Among the tactics advisors can chose, Flaxington speaks enthusiastically about storytelling, a skill that is somewhat at odds with the typical data-analyzing advisor.

"Storytelling is the art of listening well enough so you that learn something about the [client or prospect] and then you can share a story of success that is relevant or interesting to them," she says. 

"So it involves understanding who comes to you, what they need, what you can do for them and what they get as a result" of working with you.

Advisors can get a lot of mileage out of storytelling, she says, particularly because so many of their quantitatively oriented peers are merely sharing "facts," she says. 

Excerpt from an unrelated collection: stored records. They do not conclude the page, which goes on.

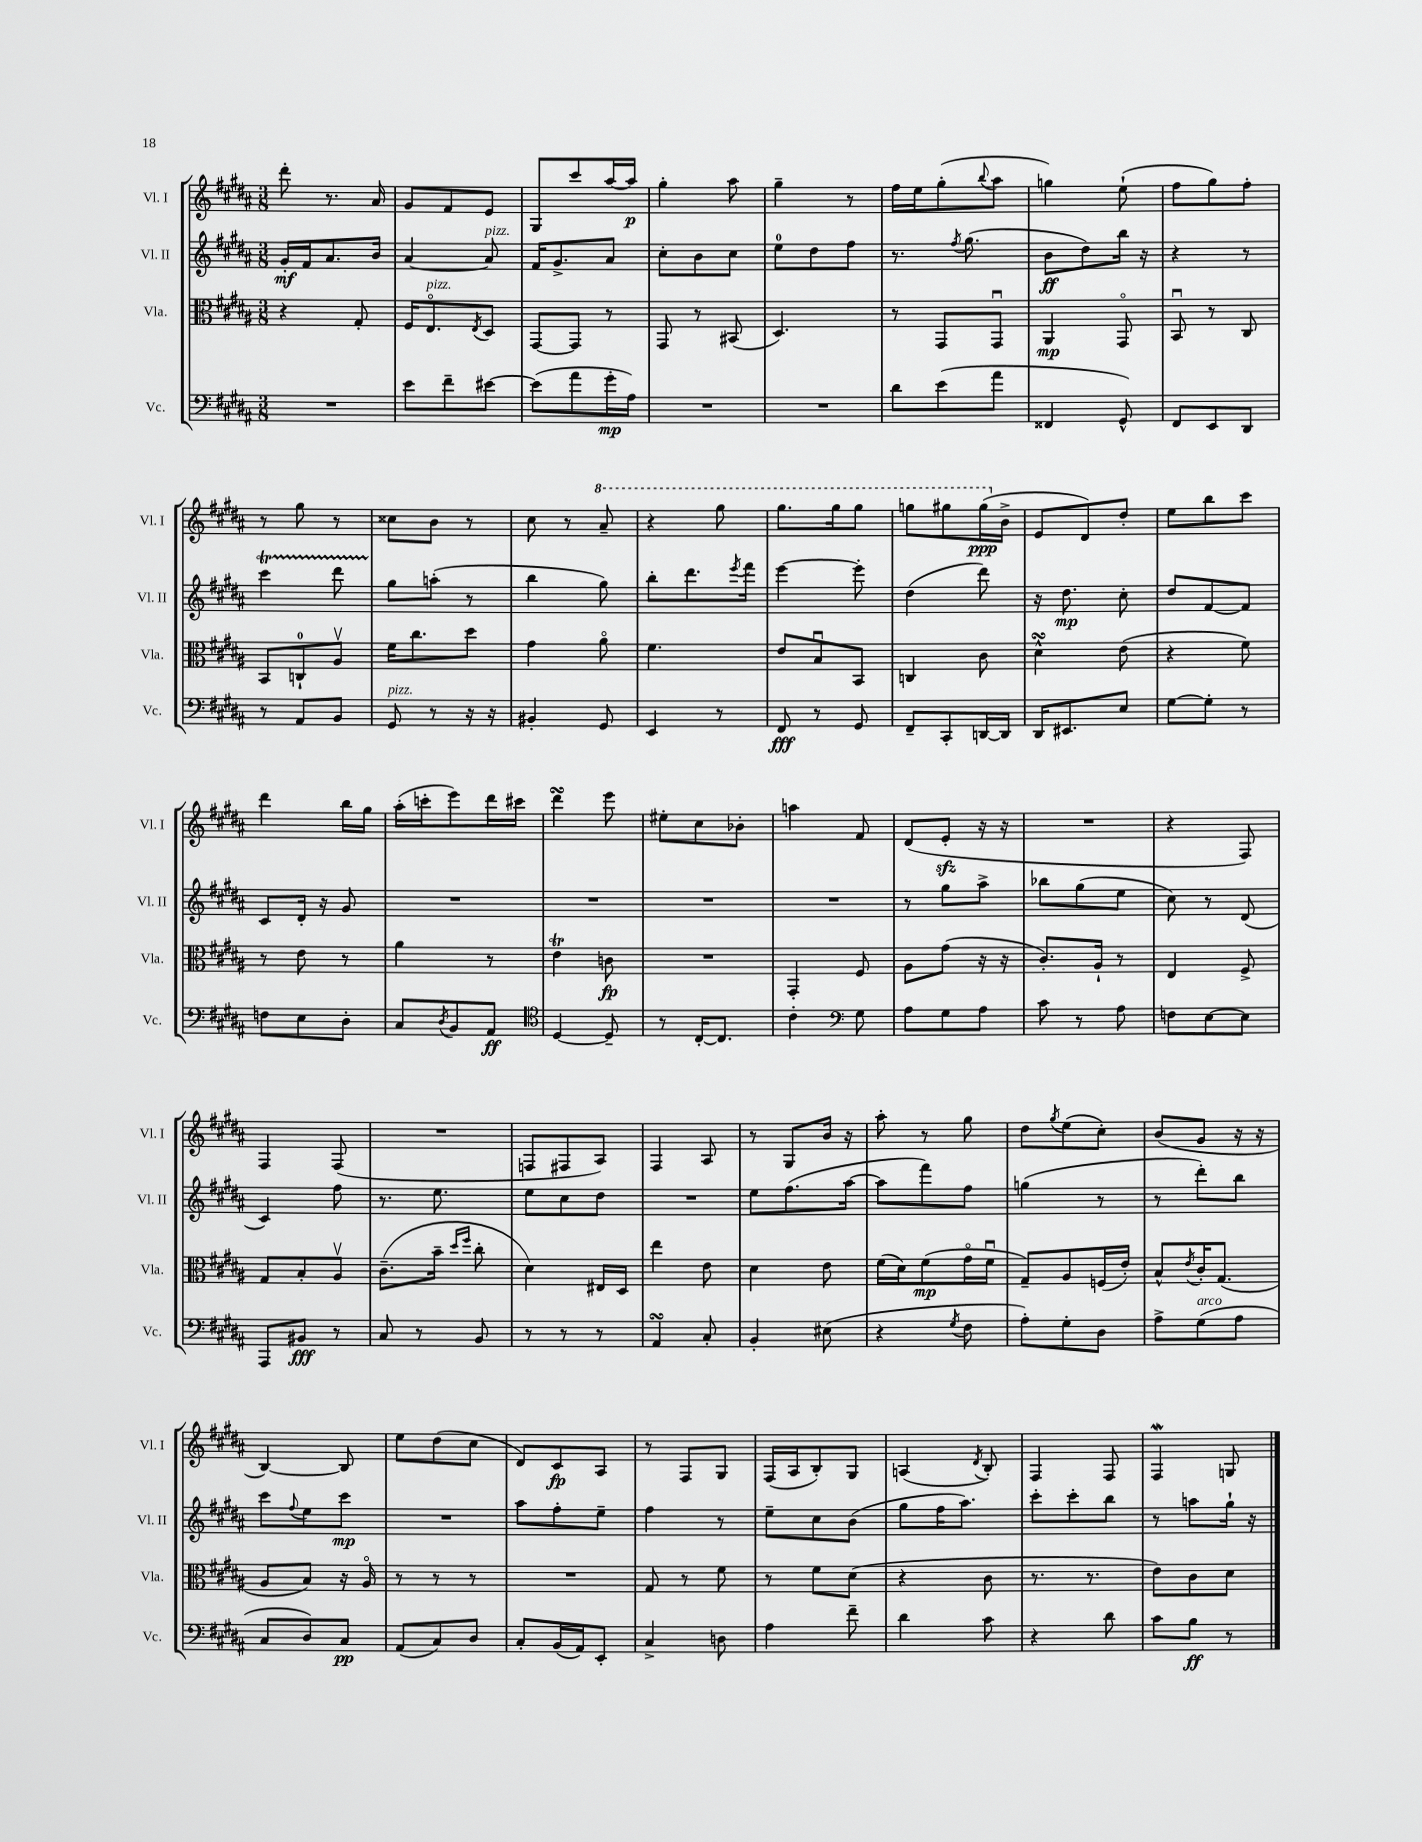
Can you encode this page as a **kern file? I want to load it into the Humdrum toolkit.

**kern	**kern	**kern	**kern
*staff4	*staff3	*staff2	*staff1
*clefF4	*clefC3	*clefG2	*clefG2
*k[f#c#g#d#a#]	*k[f#c#g#d#a#]	*k[f#c#g#d#a#]	*k[f#c#g#d#a#]
*M3/8	*M3/8	*M3/8	*M3/8
4.r	4r	16g#'	8ddd#'
.	.	16f#	.
.	.	8.a#	8.r
.	8G#'	.	.
.	.	16b	16a#
=	=	=	=
8e	16F#	[4a#	8g#
.	8.Eo	.	.
8f#~	.	.	8f#
.	8qE	.	.
[8e#	8D#	8a#]	8e
=	=	=	=
(8e#]	[8GG#	16f#	8G#
.	.	8.g#^	.
8a#	8GG#]	.	8ccc#
16g#'	8r	8a#	[16aa#
16A#)	.	.	16aa#]
=	=	=	=
4.r	8GG#	8cc#'	4gg#'
.	8r	8b	.
.	(8BB#	8cc#	8aa#
=	=	=	=
4.r	4.D#)	8ee	4gg#~
.	.	8dd#	.
.	.	8ff#	8r
=	=	=	=
8d#	8r	8.r	16ff#
.	.	.	16ee
(8e	8GG#	.	(8gg#'
.	.	8qff#	.
.	.	(8.gg#	.
.	.	.	8qqbb
8a#	8GG#u	.	8aa#
=	=	=	=
4FF##	4AA#	8b	4gg)
.	.	8dd#)	.
8GG#^^)	8GG#o	16bb	(8ee`
.	.	16r	.
=	=	=	=
8FF#	8BBu	4r	8ff#
8EE	8r	.	8gg#)
8DD#	8C#	8r	8ff#'
=	=	=	=
8r	8BB	4ccc#	8r
8AA#	8C`	.	8gg#
8BB	8A#v	8ddd#	8r
=	=	=	=
8GG#	16f#	8gg#	8cc##
.	8.cc#	.	.
8r	.	(8aa'	8b
16r	8dd#	8r	8r
16r	.	.	.
=	=	=	=
4BB#'	4g#	4bb	8cc#
.	.	.	8r
8GG#	8a#o	8gg#)	8aa#~
=	=	=	=
4EE	4.f#	8bb'	4r
.	.	8.ddd#	.
8r	.	.	8ggg#
.	.	8qeee	.
.	.	16fff#	.
=	=	=	=
8FF#	8e	[4eee	8.ggg#
8r	8Bu	.	.
.	.	.	16ggg#
8GG#	8BB	8eee']	8ggg#
=	=	=	=
8FF#~	4C	(4dd#	8ggg
8CC#'	.	.	8ggg#
[16DD	8c#	8ddd#)	(16ggg#
16DD]	.	.	16b^
=	=	=	=
16DD#	4d#^^	16r	8e
8.EE#	.	8.dd#	.
.	.	.	8d#)
8E	(8e	8cc#'	8dd#'
=	=	=	=
[8G#	4r	8dd#	8ee
8G#']	.	[8f#	8bb
8r	8f#)	8f#]	8ccc#
=	=	=	=
8F	8r	8c#	4ddd#
8E	8e	16d#'	.
.	.	16r	.
8D#'	8r	8g#	16bb
.	.	.	16gg#
=	=	=	=
8C#	4a#	4.r	(16aa#'
.	.	.	16ccc'
8qD#	.	.	.
8BB	.	.	8eee)
8AA#	8r	.	16ddd#
.	.	.	16ccc#
=	=	=	=
*clefC4	*	*	*
[4D#	4e	4.r	4ddd#
8D#~]	8c	.	8eee
=	=	=	=
8r	4.r	4.r	8ee#'
[16C#'	.	.	8cc#
8.C#]	.	.	.
.	.	.	8b-'
=	=	=	=
4c#'	4GG#'	4.r	4aa
*clefF4	*	*	*
8G#	8F#	.	8f#
=	=	=	=
8A#	8A#	8r	(8d#
8G#	(8g#	8gg#	8e'
8A#	16r	8aa#^	16r
.	16r	.	16r
=	=	=	=
8c#	8.c#')	8bb-	4.r
8r	.	(8gg#	.
.	16A#`	.	.
8A#	8r	8ee	.
=	=	=	=
8F	4E	8cc#)	4r
[8E	.	8r	.
8E]	8F#^	(8d#	8F#)
=	=	=	=
8AAA#	8G#	4c#)	4F#
8BB#	8B'	.	.
8r	8A#v	8ff#	(8F#
=	=	=	=
8C#	(8.c#~	8.r	4.r
8r	.	.	.
.	16b~	8.ee	.
.	16qqdd#	.	.
.	16qqff#	.	.
8BB	8cc#'	.	.
=	=	=	=
8r	4d#)	8ee	8F
8r	.	8cc#	8F#
8r	16E#	8dd#	8A#)
.	16D#	.	.
=	=	=	=
4AA#	4ee	4.r	4F#
8C#'	8e	.	8A#
=	=	=	=
4BB'	4d#	8ee	8r
.	.	(8.ff#	8G#
(8E#	8e	.	16b
.	.	[16aa#	16r
=	=	=	=
4r	(16f#	8aa#]	8aa#'
.	16d#)	.	.
.	(8f#	8fff#)	8r
8qG#	.	.	.
8F#	16g#o	8ff#	8gg#
.	16f#u	.	.
=	=	=	=
8A#')	8G#~)	(4gg	8dd#
.	.	.	8qgg#
8G#'	8A#	.	(8ee
8D#	(16F	8r	8cc#')
.	16e')	.	.
=	=	=	=
8A#^	8B^^	8r	(8b
.	8qe	.	.
(8G#	16c#'	8ddd#')	8g#
.	(8.G#	.	.
8A#	.	8bb	16r
.	.	.	16r
=	=	=	=
8C#	8A#	8ccc#	[4B)
.	.	8qqff#	.
8D#)	8B)	8ee	.
8C#	16r	8ccc#	8B]
.	16A#o	.	.
=	=	=	=
(8AA#	8r	4.r	8ee
8C#)	8r	.	(8dd#
8D#	8r	.	8cc#
=	=	=	=
8C#'	4.r	8aa#	8d#)
(16BB	.	8ff#'	8c#
16AA#)	.	.	.
8EE'	.	8ee~	8A#
=	=	=	=
4C#^	8G#	4ff#	8r
.	8r	.	8F#
8D	8f#	8r	8G#
=	=	=	=
4A#	8r	8ee~	(16F#
.	.	.	16A#
.	8f#	8cc#	8B')
8f#~	(8d#	(8b	8G#
=	=	=	=
4d#	4r	8gg#	(4A
.	.	16ff#	.
.	.	8.aa#)	.
.	.	.	8qd#
8c#	8c#	.	8B')
=	=	=	=
4r	8.r	8ccc#'	4F#
.	.	8ccc#'	.
.	8.r	.	.
8d#	.	8bb	8F#
=	=	=	=
8c#	8e)	8r	4F#
8B	8c#	8aa	.
8r	8d#	16gg#`	8G
.	.	16r	.
==	==	==	==
*-	*-	*-	*-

"What really gets engagement and what is memorable are the stories; the facts are forgettable." 

The value of storytelling came through with one of Flaxington's advisor clients for whom her firm was "redoing his messaging," she recalls. 

"We would ask him to describe what he was doing. He would keep telling us what he did [for a client] and we kept telling him how powerful that was." 

With the Collaborative's encouragement, the advisor made 14 different stories of how he has helped clients central to his marketing process. So instead of the standard rhetoric about his investment process, he updated his website to feature these stories and he dispensed with his pitch book, sharing relevant stories with prospects instead.

Flaxington tells a similar tale of another advisor who insisted he could never be a story teller, but who shared with his coaches the tale of a prospect who was carrying insurance on two homes and was listing the vacation home as the primary residence. 

"Apparently if you have an insurance claim on the vacation home and [the insurer] finds it was not the primary residence, your insurance is invalid, it's basically worthless. This is someone [the prospect] who had worked with a previous advisor who had not pointed that out." 

To Flaxington's team, because the story was a perfect illustration of just how thorough the advisor was in examining details of his client's finances, they encouraged him to make the telling of that story part of his sales process. 

Sales effectiveness includes many steps, but Flaxington's concluding comment appropriately addressed the subject of closing a sale — something where advisors often have trouble. 

"Most of the time people will assume that if they've taken all the steps in the process that the closing just comes naturally. It's really just learning the language to ask for the close in a way that's comfortable for the advisor and lets the prospect know that they want their business. People really do like to be asked," Flaxington says.